Data:
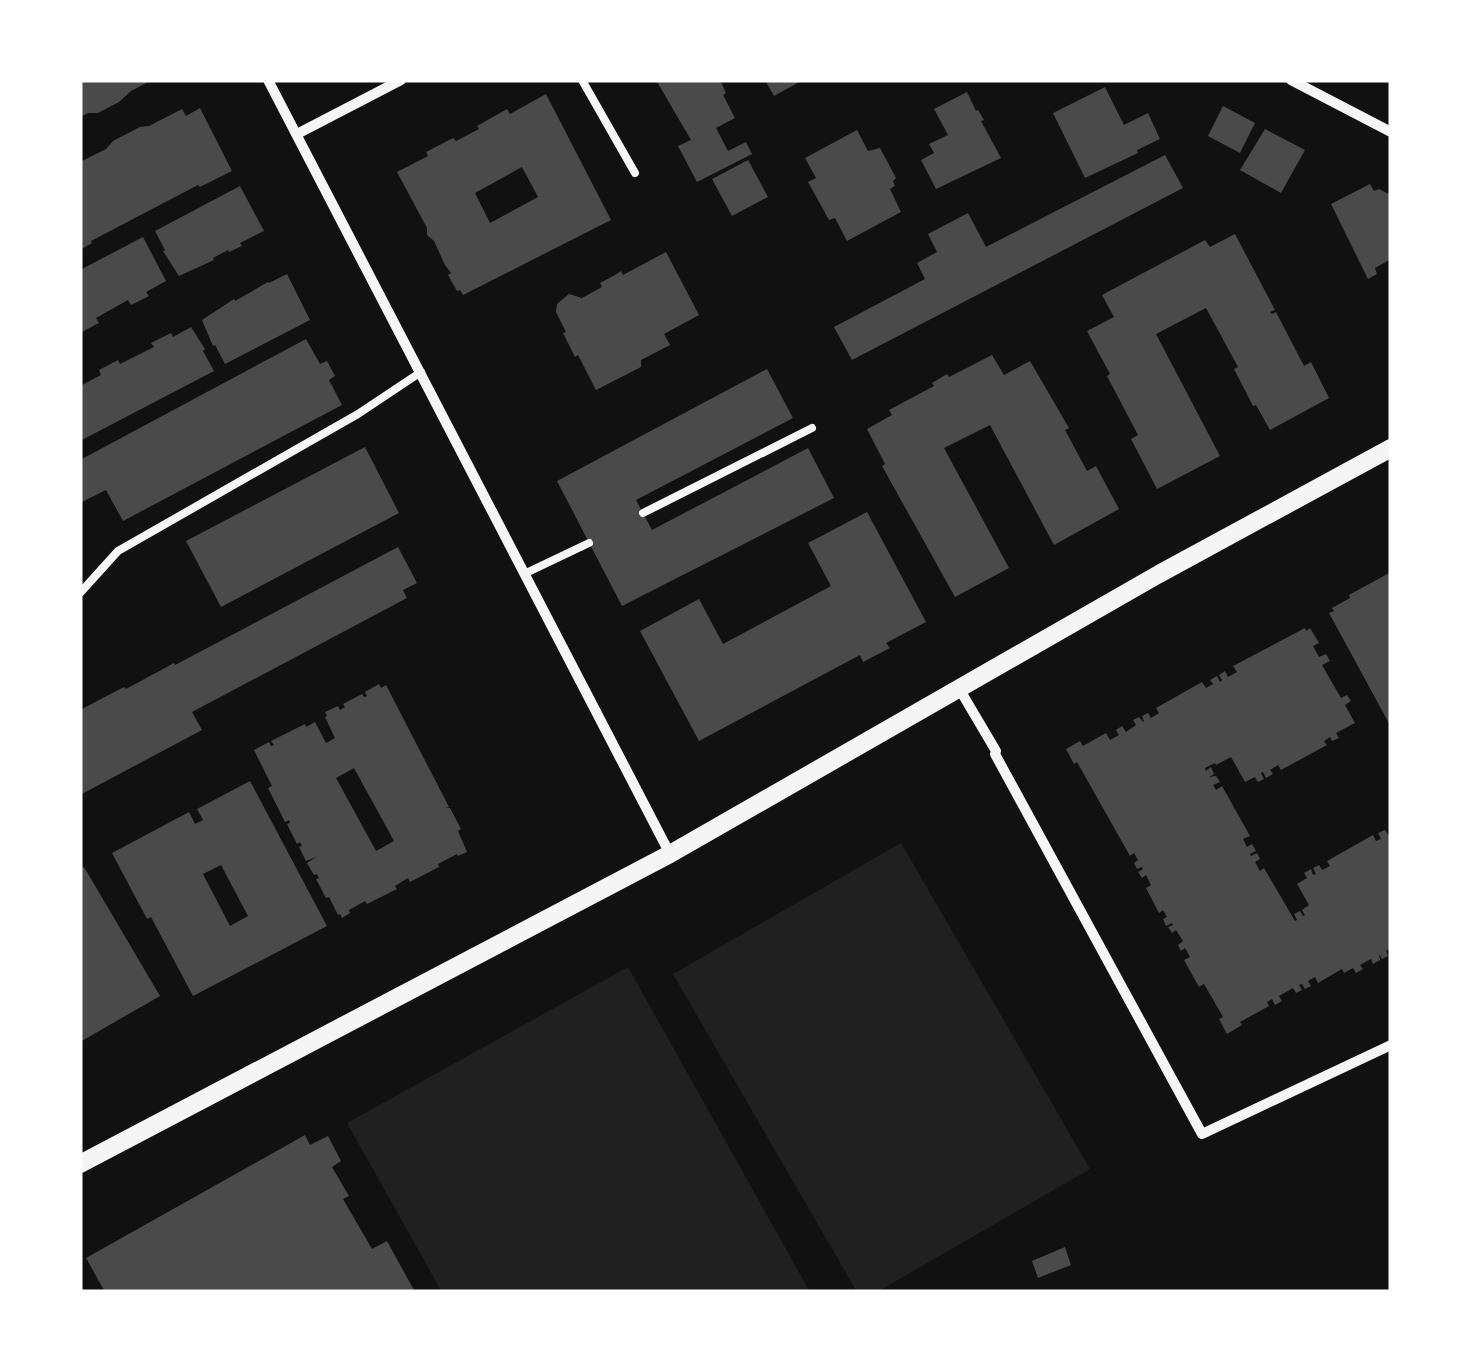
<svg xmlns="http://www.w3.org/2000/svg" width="1471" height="1372" viewBox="0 0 1471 1372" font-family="Manrope,sans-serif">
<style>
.green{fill:#202020}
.building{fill:#4a4a4a;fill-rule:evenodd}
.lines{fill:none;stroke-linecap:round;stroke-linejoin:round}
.service{stroke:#f5f5f5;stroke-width:8}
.minor{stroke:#f5f5f5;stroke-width:10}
.tertiary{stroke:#f5f5f5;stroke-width:18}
</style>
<rect width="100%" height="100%" fill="#111"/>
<g class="green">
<polygon points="901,843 1090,1169 877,1292 857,1292 673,974"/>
<polygon points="628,967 810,1292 442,1292 347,1123"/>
</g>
<g class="building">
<polygon points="80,80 152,80 131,91 119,102 98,113 88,113 80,117"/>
<polygon points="656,80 720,80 726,93 723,95 735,118 716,128 728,151 746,142 752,154 697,182 678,146 691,140"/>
<polygon points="765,80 803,80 774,96"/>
<polygon points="1105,87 1124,125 1148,113 1160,139 1137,150 1138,153 1085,178 1053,113"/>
<polygon points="967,92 976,111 978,110 984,120 981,121 1001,158 936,189 921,160 934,153 929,144 948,135 934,109"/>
<path d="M546 94 611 220 463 295 460 290 457 291 448 275 451 273 445 265 434 241 427 235V228L397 172 428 156 426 152 453 138 456 141 479 129 477 126 507 109 510 114ZM522 167 538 197 490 223 475 193Z"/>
<polygon points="1223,106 1255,123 1240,153 1208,136"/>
<polygon points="200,108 232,171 200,187 198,185 91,241 92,243 80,250 80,162 106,149 113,141 140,127 149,126 182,109 186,116"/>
<polygon points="1265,129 1305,150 1281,193 1240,170"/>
<polygon points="857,130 868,151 880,148 896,178 893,181 895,186 890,189 901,212 847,241 835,218 829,220 808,182 816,178 805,158"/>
<polygon points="1165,155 1183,188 852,360 834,327 925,279 917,263 937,252 928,234 968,213 986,247"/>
<polygon points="748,160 768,197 732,216 712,179"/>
<polygon points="1370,184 1374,191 1379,189 1391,195 1391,259 1375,268 1377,274 1368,279 1331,204"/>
<polygon points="240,186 264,231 240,243 242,246 229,252 228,250 213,258 214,260 179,276 163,251 165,250 155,231"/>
<polygon points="1235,234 1275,310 1270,312 1272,314 1276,312 1304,366 1311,362 1329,398 1270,430 1256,405 1253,406 1234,369 1238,367 1206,308 1156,334 1220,456 1157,489 1131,439 1138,435 1107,376 1110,374 1087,331 1114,317 1102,295 1205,240 1210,247"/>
<polygon points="143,237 166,281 146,292 149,296 131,305 128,300 96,318 99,323 80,333 80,270"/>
<polygon points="666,252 699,315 664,334 670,345 641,360 641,367 596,390 578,355 575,357 563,333 566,332 556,312 557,304 569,294 582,298 602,287 600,283 615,275 621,271 623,275"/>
<polygon points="287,274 310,320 225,364 215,345 213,346 202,320 234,299 235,301 268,282 269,283"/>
<polygon points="191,327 205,349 203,351 214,371 80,441 80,386 101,375 99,370 118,360 120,364 154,347 151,343 171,333 173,337"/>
<polygon points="306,339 320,364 327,361 335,376 329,380 342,405 123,521 106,490 80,503 80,460"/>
<polygon points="992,355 1004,375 1030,361 1069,428 1065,430 1087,471 1096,466 1119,509 1054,545 990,425 944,448 1009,568 955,597 882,466 885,464 867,429 892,415 889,410 934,386 932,383 947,374 949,377"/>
<polygon points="767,369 793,418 636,500 643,513 652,530 808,448 834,498 622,606 557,481"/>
<polygon points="365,447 399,513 221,607 186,541"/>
<polygon points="867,512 926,622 886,643 890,648 863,662 860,655 699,741 640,631 699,599 723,644 831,586 808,543"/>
<polygon points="398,547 417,583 403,590 407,598 192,712 202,730 80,795 80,710 124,687 126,689 174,663 175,665"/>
<polygon points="1391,572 1391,727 1329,613 1334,611 1332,608 1350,598 1349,595"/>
<polygon points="1305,628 1306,631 1310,628 1319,643 1313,646 1319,657 1326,654 1330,661 1322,665 1341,698 1347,695 1351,701 1345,705 1355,723 1336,733 1339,738 1332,741 1330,737 1324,741 1327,745 1281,770 1278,765 1270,770 1273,774 1266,778 1263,772 1261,773 1264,779 1258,782 1255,777 1245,782 1231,757 1216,765 1215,763 1205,768 1206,771 1211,767 1214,774 1209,777 1216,776 1220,782 1213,785 1216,790 1222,786 1250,836 1243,839 1247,847 1252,844 1256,851 1250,854 1251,856 1257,853 1260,859 1255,862 1260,871 1264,868 1295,921 1297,920 1294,914 1300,911 1303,916 1305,915 1302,910 1309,905 1297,884 1307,878 1304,873 1311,869 1313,875 1316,874 1313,868 1319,865 1322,870 1330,866 1327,861 1373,835 1376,841 1381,839 1378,833 1385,830 1388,835 1391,834 1391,948 1386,951 1388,956 1382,959 1379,954 1380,960 1373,964 1371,959 1360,965 1363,969 1356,973 1353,968 1344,973 1342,969 1318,983 1315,977 1308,981 1311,986 1305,989 1302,984 1299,985 1302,990 1296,993 1293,988 1279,996 1282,1001 1275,1005 1272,999 1267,1002 1269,1006 1240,1022 1242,1025 1227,1034 1219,1019 1223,1017 1204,984 1199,987 1184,960 1190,957 1185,948 1181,951 1178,945 1183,941 1176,930 1172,933 1168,927 1173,925 1172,923 1166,926 1163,919 1167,917 1163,910 1159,913 1146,888 1151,885 1146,875 1142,878 1138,872 1143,869 1142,867 1137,869 1134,863 1138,860 1134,853 1130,856 1077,762 1074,764 1066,749 1080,741 1083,746 1106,733 1110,740 1119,735 1116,730 1122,726 1126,732 1136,725 1133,720 1139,717 1143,722 1144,721 1142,716 1148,713 1151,718 1159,713 1156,708 1202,682 1206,688 1213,684 1210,680 1217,676 1220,682 1222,680 1219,675 1225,671 1228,677 1237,672 1233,666"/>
<path d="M379 684 381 688 386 685 449 807 446 808H450L461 829 458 831 467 852 458 856 457 854 438 864 439 867 410 882 408 878 395 886 397 889 367 904 365 901 349 910 350 913 342 918 340 914 338 915 329 897 326 898 316 879 319 878 317 874 314 875 307 863 316 857 306 861 299 847 302 846 300 842 297 844 287 824 290 823 289 820 285 822 268 788 272 786 254 750 269 742 271 746 274 745 271 741 305 724 306 727 315 722 326 743 335 738 325 717 327 716 325 712 338 706 340 710 345 707 343 704 362 694 364 697 367 696 365 692ZM354 768 394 841 376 851 336 778Z"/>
<path d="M250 781 327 926 193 996 151 917 147 919 112 853 189 812 195 824 203 820 197 809ZM221 865 248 916 230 926 203 874Z"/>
<polygon points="84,867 160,996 80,1042 80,869"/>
<polygon points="305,1135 310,1145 328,1136 341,1161 332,1167 349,1196 343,1199 372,1249 387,1241 415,1292 105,1292 86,1258"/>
<polygon points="1065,1247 1071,1265 1038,1278 1032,1261"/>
</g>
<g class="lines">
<g class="service">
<polyline points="582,80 635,173"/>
<polyline points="643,513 812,428"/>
<polyline points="526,573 589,543"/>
<polyline points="80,593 118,551 358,414 421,372"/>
</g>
<g class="minor">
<polyline points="268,80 670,854"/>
<polyline points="1291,80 1391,132"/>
<polyline points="297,134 401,80"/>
<polyline points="960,690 996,751 995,754 1202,1134 1391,1045"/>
</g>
<polyline class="tertiary" points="80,1164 670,854 1159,574 1391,448"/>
</g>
<rect width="1471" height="1372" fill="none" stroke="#ffffff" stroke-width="165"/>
</svg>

Your goal:
Transcribe the records verbatim and omit the images.

Task solution:
<svg xmlns="http://www.w3.org/2000/svg" width="1471" height="1372" viewBox="0 0 1471 1372" font-family="Manrope,sans-serif">
<style>
.green{fill:#202020}
.building{fill:#4a4a4a;fill-rule:evenodd}
.lines{fill:none;stroke-linecap:round;stroke-linejoin:round}
.service{stroke:#f5f5f5;stroke-width:8}
.minor{stroke:#f5f5f5;stroke-width:10}
.tertiary{stroke:#f5f5f5;stroke-width:18}
</style>
<rect width="100%" height="100%" fill="#111"/>
<g class="green">
<polygon points="901,843 1090,1169 877,1292 857,1292 673,974"/>
<polygon points="628,967 810,1292 442,1292 347,1123"/>
</g>
<g class="building">
<polygon points="80,80 152,80 131,91 119,102 98,113 88,113 80,117"/>
<polygon points="656,80 720,80 726,93 723,95 735,118 716,128 728,151 746,142 752,154 697,182 678,146 691,140"/>
<polygon points="765,80 803,80 774,96"/>
<polygon points="1105,87 1124,125 1148,113 1160,139 1137,150 1138,153 1085,178 1053,113"/>
<polygon points="967,92 976,111 978,110 984,120 981,121 1001,158 936,189 921,160 934,153 929,144 948,135 934,109"/>
<path d="M546 94 611 220 463 295 460 290 457 291 448 275 451 273 445 265 434 241 427 235V228L397 172 428 156 426 152 453 138 456 141 479 129 477 126 507 109 510 114ZM522 167 538 197 490 223 475 193Z"/>
<polygon points="1223,106 1255,123 1240,153 1208,136"/>
<polygon points="200,108 232,171 200,187 198,185 91,241 92,243 80,250 80,162 106,149 113,141 140,127 149,126 182,109 186,116"/>
<polygon points="1265,129 1305,150 1281,193 1240,170"/>
<polygon points="857,130 868,151 880,148 896,178 893,181 895,186 890,189 901,212 847,241 835,218 829,220 808,182 816,178 805,158"/>
<polygon points="1165,155 1183,188 852,360 834,327 925,279 917,263 937,252 928,234 968,213 986,247"/>
<polygon points="748,160 768,197 732,216 712,179"/>
<polygon points="1370,184 1374,191 1379,189 1391,195 1391,259 1375,268 1377,274 1368,279 1331,204"/>
<polygon points="240,186 264,231 240,243 242,246 229,252 228,250 213,258 214,260 179,276 163,251 165,250 155,231"/>
<polygon points="1235,234 1275,310 1270,312 1272,314 1276,312 1304,366 1311,362 1329,398 1270,430 1256,405 1253,406 1234,369 1238,367 1206,308 1156,334 1220,456 1157,489 1131,439 1138,435 1107,376 1110,374 1087,331 1114,317 1102,295 1205,240 1210,247"/>
<polygon points="143,237 166,281 146,292 149,296 131,305 128,300 96,318 99,323 80,333 80,270"/>
<polygon points="666,252 699,315 664,334 670,345 641,360 641,367 596,390 578,355 575,357 563,333 566,332 556,312 557,304 569,294 582,298 602,287 600,283 615,275 621,271 623,275"/>
<polygon points="287,274 310,320 225,364 215,345 213,346 202,320 234,299 235,301 268,282 269,283"/>
<polygon points="191,327 205,349 203,351 214,371 80,441 80,386 101,375 99,370 118,360 120,364 154,347 151,343 171,333 173,337"/>
<polygon points="306,339 320,364 327,361 335,376 329,380 342,405 123,521 106,490 80,503 80,460"/>
<polygon points="992,355 1004,375 1030,361 1069,428 1065,430 1087,471 1096,466 1119,509 1054,545 990,425 944,448 1009,568 955,597 882,466 885,464 867,429 892,415 889,410 934,386 932,383 947,374 949,377"/>
<polygon points="767,369 793,418 636,500 643,513 652,530 808,448 834,498 622,606 557,481"/>
<polygon points="365,447 399,513 221,607 186,541"/>
<polygon points="867,512 926,622 886,643 890,648 863,662 860,655 699,741 640,631 699,599 723,644 831,586 808,543"/>
<polygon points="398,547 417,583 403,590 407,598 192,712 202,730 80,795 80,710 124,687 126,689 174,663 175,665"/>
<polygon points="1391,572 1391,727 1329,613 1334,611 1332,608 1350,598 1349,595"/>
<polygon points="1305,628 1306,631 1310,628 1319,643 1313,646 1319,657 1326,654 1330,661 1322,665 1341,698 1347,695 1351,701 1345,705 1355,723 1336,733 1339,738 1332,741 1330,737 1324,741 1327,745 1281,770 1278,765 1270,770 1273,774 1266,778 1263,772 1261,773 1264,779 1258,782 1255,777 1245,782 1231,757 1216,765 1215,763 1205,768 1206,771 1211,767 1214,774 1209,777 1216,776 1220,782 1213,785 1216,790 1222,786 1250,836 1243,839 1247,847 1252,844 1256,851 1250,854 1251,856 1257,853 1260,859 1255,862 1260,871 1264,868 1295,921 1297,920 1294,914 1300,911 1303,916 1305,915 1302,910 1309,905 1297,884 1307,878 1304,873 1311,869 1313,875 1316,874 1313,868 1319,865 1322,870 1330,866 1327,861 1373,835 1376,841 1381,839 1378,833 1385,830 1388,835 1391,834 1391,948 1386,951 1388,956 1382,959 1379,954 1380,960 1373,964 1371,959 1360,965 1363,969 1356,973 1353,968 1344,973 1342,969 1318,983 1315,977 1308,981 1311,986 1305,989 1302,984 1299,985 1302,990 1296,993 1293,988 1279,996 1282,1001 1275,1005 1272,999 1267,1002 1269,1006 1240,1022 1242,1025 1227,1034 1219,1019 1223,1017 1204,984 1199,987 1184,960 1190,957 1185,948 1181,951 1178,945 1183,941 1176,930 1172,933 1168,927 1173,925 1172,923 1166,926 1163,919 1167,917 1163,910 1159,913 1146,888 1151,885 1146,875 1142,878 1138,872 1143,869 1142,867 1137,869 1134,863 1138,860 1134,853 1130,856 1077,762 1074,764 1066,749 1080,741 1083,746 1106,733 1110,740 1119,735 1116,730 1122,726 1126,732 1136,725 1133,720 1139,717 1143,722 1144,721 1142,716 1148,713 1151,718 1159,713 1156,708 1202,682 1206,688 1213,684 1210,680 1217,676 1220,682 1222,680 1219,675 1225,671 1228,677 1237,672 1233,666"/>
<path d="M379 684 381 688 386 685 449 807 446 808H450L461 829 458 831 467 852 458 856 457 854 438 864 439 867 410 882 408 878 395 886 397 889 367 904 365 901 349 910 350 913 342 918 340 914 338 915 329 897 326 898 316 879 319 878 317 874 314 875 307 863 316 857 306 861 299 847 302 846 300 842 297 844 287 824 290 823 289 820 285 822 268 788 272 786 254 750 269 742 271 746 274 745 271 741 305 724 306 727 315 722 326 743 335 738 325 717 327 716 325 712 338 706 340 710 345 707 343 704 362 694 364 697 367 696 365 692ZM354 768 394 841 376 851 336 778Z"/>
<path d="M250 781 327 926 193 996 151 917 147 919 112 853 189 812 195 824 203 820 197 809ZM221 865 248 916 230 926 203 874Z"/>
<polygon points="84,867 160,996 80,1042 80,869"/>
<polygon points="305,1135 310,1145 328,1136 341,1161 332,1167 349,1196 343,1199 372,1249 387,1241 415,1292 105,1292 86,1258"/>
<polygon points="1065,1247 1071,1265 1038,1278 1032,1261"/>
</g>
<g class="lines">
<g class="service">
<polyline points="582,80 635,173"/>
<polyline points="643,513 812,428"/>
<polyline points="526,573 589,543"/>
<polyline points="80,593 118,551 358,414 421,372"/>
</g>
<g class="minor">
<polyline points="268,80 670,854"/>
<polyline points="1291,80 1391,132"/>
<polyline points="297,134 401,80"/>
<polyline points="960,690 996,751 995,754 1202,1134 1391,1045"/>
</g>
<polyline class="tertiary" points="80,1164 670,854 1159,574 1391,448"/>
</g>
<rect width="1471" height="1372" fill="none" stroke="#ffffff" stroke-width="165"/>
</svg>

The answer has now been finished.